• _Calibrated multi-view image sets_
+ + + +

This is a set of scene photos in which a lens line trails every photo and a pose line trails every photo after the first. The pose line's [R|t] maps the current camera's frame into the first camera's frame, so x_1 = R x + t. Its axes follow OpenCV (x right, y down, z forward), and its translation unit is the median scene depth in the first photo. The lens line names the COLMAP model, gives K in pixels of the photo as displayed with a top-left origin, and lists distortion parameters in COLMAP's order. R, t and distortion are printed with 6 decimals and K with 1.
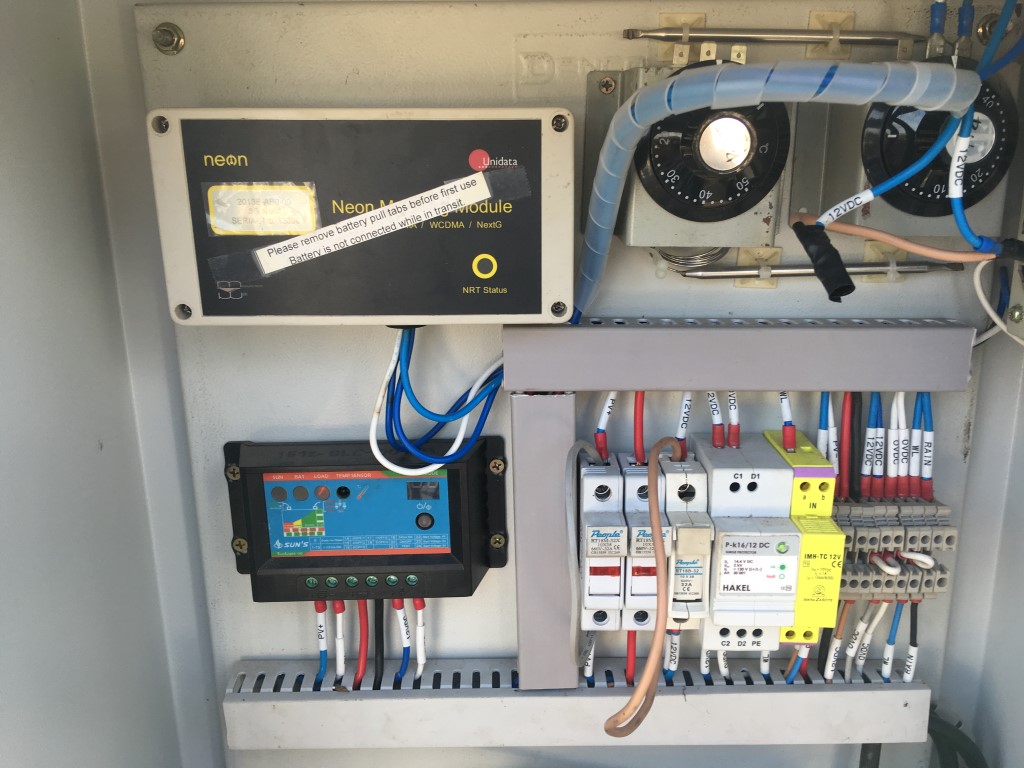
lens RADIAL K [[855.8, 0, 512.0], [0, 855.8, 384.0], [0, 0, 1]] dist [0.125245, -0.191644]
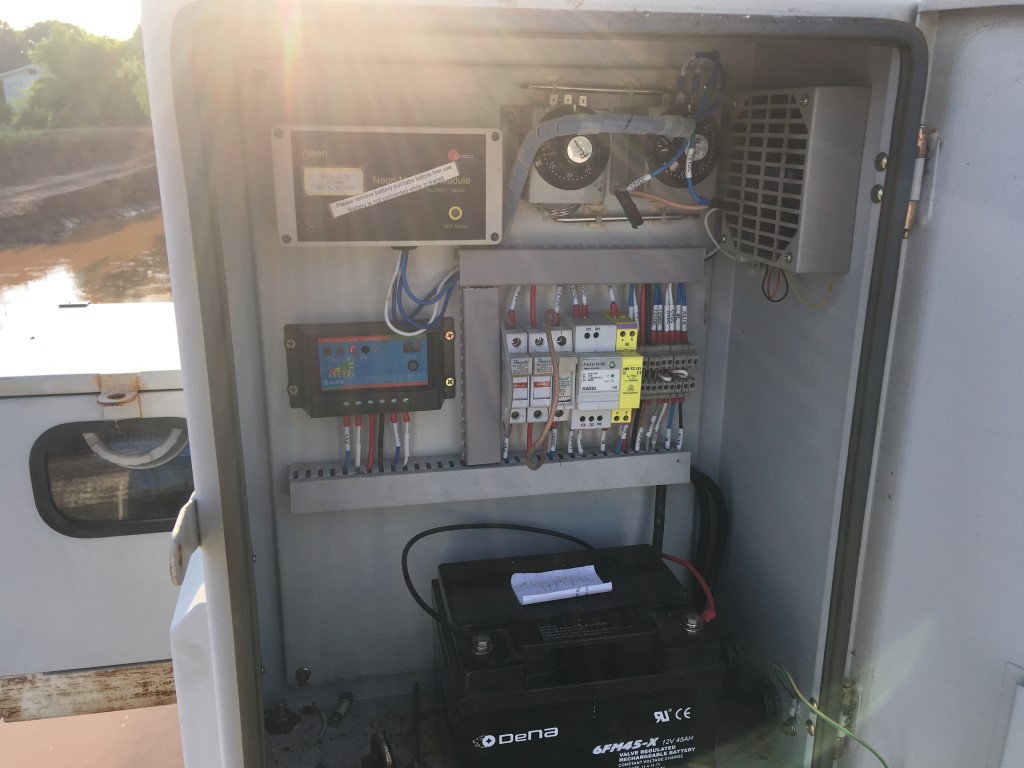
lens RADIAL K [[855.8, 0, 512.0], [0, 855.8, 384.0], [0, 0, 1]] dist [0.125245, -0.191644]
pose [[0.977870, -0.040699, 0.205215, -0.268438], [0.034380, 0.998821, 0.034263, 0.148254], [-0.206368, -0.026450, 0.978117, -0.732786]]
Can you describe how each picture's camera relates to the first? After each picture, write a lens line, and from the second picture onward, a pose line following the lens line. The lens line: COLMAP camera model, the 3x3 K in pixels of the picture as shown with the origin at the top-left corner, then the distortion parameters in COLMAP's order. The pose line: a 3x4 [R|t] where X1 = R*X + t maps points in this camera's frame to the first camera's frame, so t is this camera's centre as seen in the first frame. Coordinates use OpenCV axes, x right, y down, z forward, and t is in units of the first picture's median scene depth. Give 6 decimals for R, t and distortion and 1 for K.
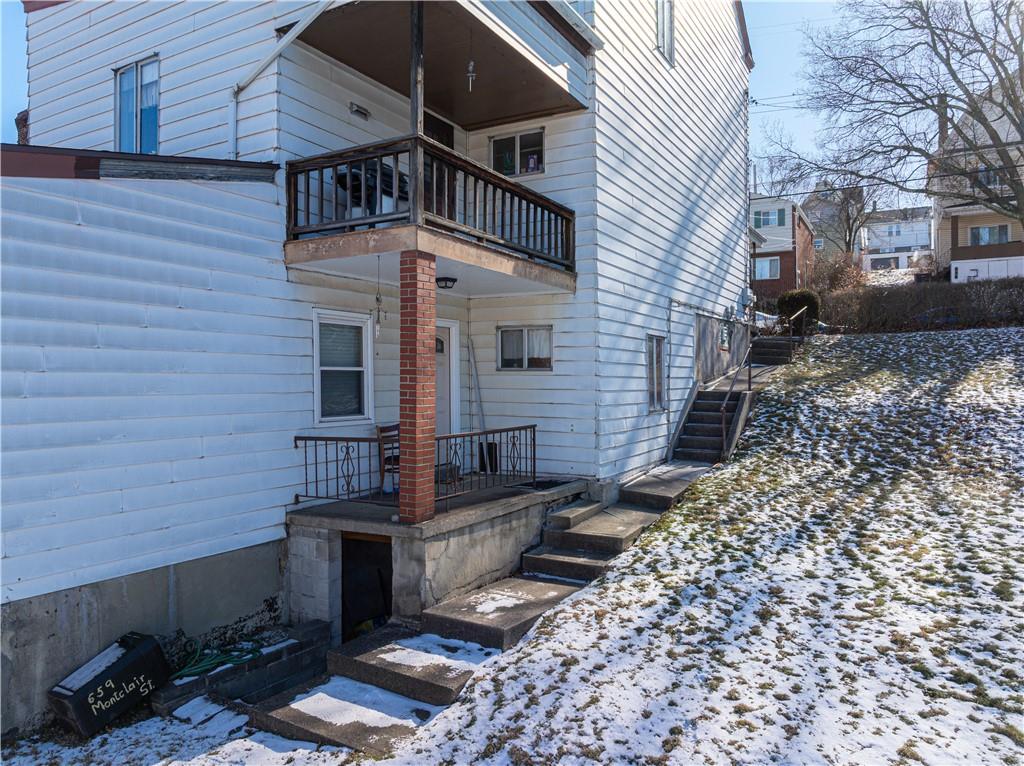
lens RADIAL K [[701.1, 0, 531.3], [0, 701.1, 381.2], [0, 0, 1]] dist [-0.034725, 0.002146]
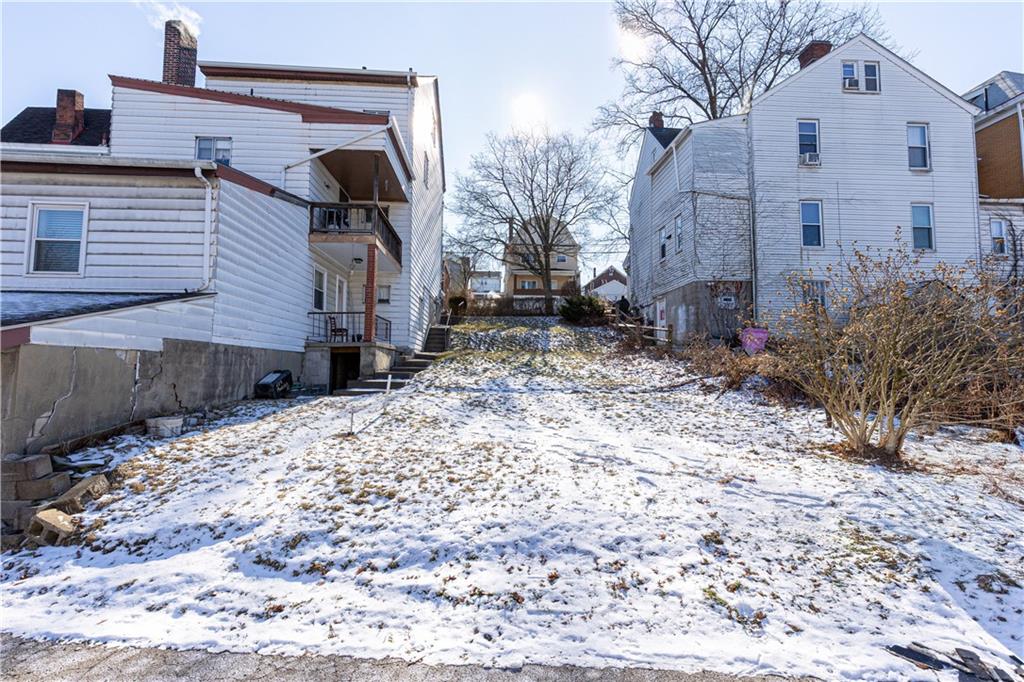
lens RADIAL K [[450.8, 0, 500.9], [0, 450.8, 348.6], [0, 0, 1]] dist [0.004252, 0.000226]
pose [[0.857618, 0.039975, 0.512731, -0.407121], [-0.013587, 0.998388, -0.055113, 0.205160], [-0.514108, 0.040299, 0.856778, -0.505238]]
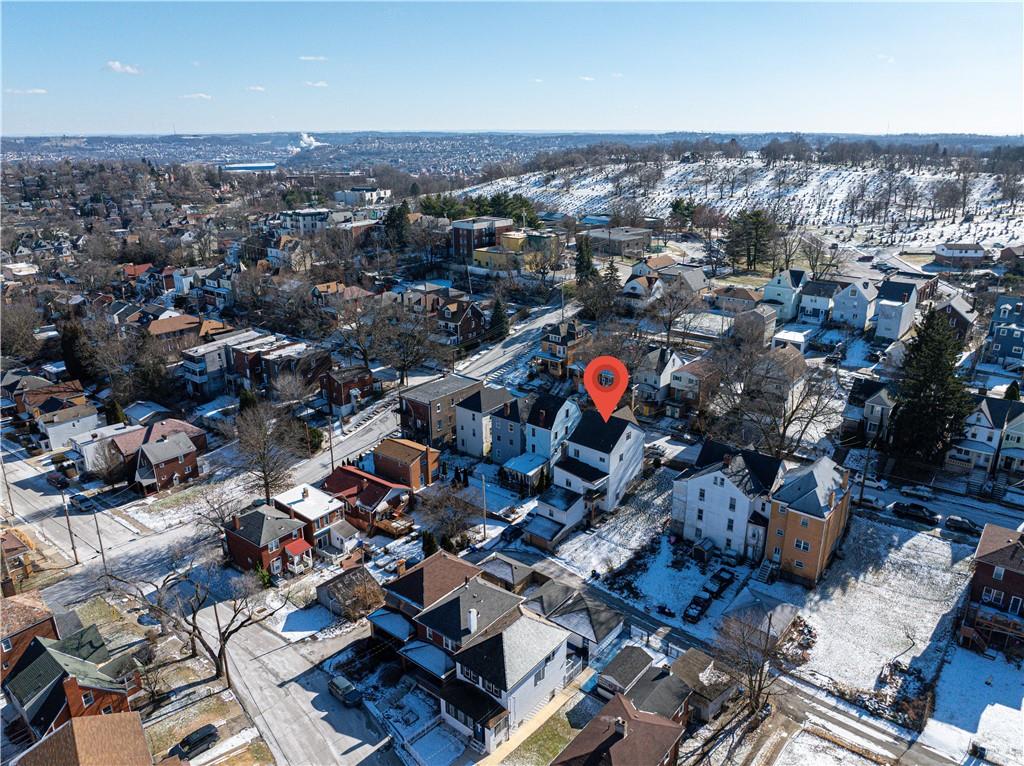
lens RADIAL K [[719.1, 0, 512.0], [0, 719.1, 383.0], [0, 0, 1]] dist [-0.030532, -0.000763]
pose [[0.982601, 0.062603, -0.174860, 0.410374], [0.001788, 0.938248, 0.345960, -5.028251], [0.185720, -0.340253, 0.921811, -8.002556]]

+ + + +

• _Activity_
Could you reproduce every record above exactly, leaving out the pictures?

• _Response_
This is a set of scene photos in which a lens line trails every photo and a pose line trails every photo after the first. The pose line's [R|t] maps the current camera's frame into the first camera's frame, so x_1 = R x + t. Its axes follow OpenCV (x right, y down, z forward), and its translation unit is the median scene depth in the first photo. The lens line names the COLMAP model, gives K in pixels of the photo as displayed with a top-left origin, and lists distortion parameters in COLMAP's order. R, t and distortion are printed with 6 decimals and K with 1.
lens RADIAL K [[855.8, 0, 512.0], [0, 855.8, 384.0], [0, 0, 1]] dist [0.125245, -0.191644]
lens RADIAL K [[855.8, 0, 512.0], [0, 855.8, 384.0], [0, 0, 1]] dist [0.125245, -0.191644]
pose [[0.977870, -0.040699, 0.205215, -0.268438], [0.034380, 0.998821, 0.034263, 0.148254], [-0.206368, -0.026450, 0.978117, -0.732786]]
Can you describe how each picture's camera relates to the first? After each picture, write a lens line, and from the second picture onward, a pose line following the lens line. The lens line: COLMAP camera model, the 3x3 K in pixels of the picture as shown with the origin at the top-left corner, then the distortion parameters in COLMAP's order. The pose line: a 3x4 [R|t] where X1 = R*X + t maps points in this camera's frame to the first camera's frame, so t is this camera's centre as seen in the first frame. Coordinates use OpenCV axes, x right, y down, z forward, and t is in units of the first picture's median scene depth. Give 6 decimals for R, t and distortion and 1 for K.
lens RADIAL K [[701.1, 0, 531.3], [0, 701.1, 381.2], [0, 0, 1]] dist [-0.034725, 0.002146]
lens RADIAL K [[450.8, 0, 500.9], [0, 450.8, 348.6], [0, 0, 1]] dist [0.004252, 0.000226]
pose [[0.857618, 0.039975, 0.512731, -0.407121], [-0.013587, 0.998388, -0.055113, 0.205160], [-0.514108, 0.040299, 0.856778, -0.505238]]
lens RADIAL K [[719.1, 0, 512.0], [0, 719.1, 383.0], [0, 0, 1]] dist [-0.030532, -0.000763]
pose [[0.982601, 0.062603, -0.174860, 0.410374], [0.001788, 0.938248, 0.345960, -5.028251], [0.185720, -0.340253, 0.921811, -8.002556]]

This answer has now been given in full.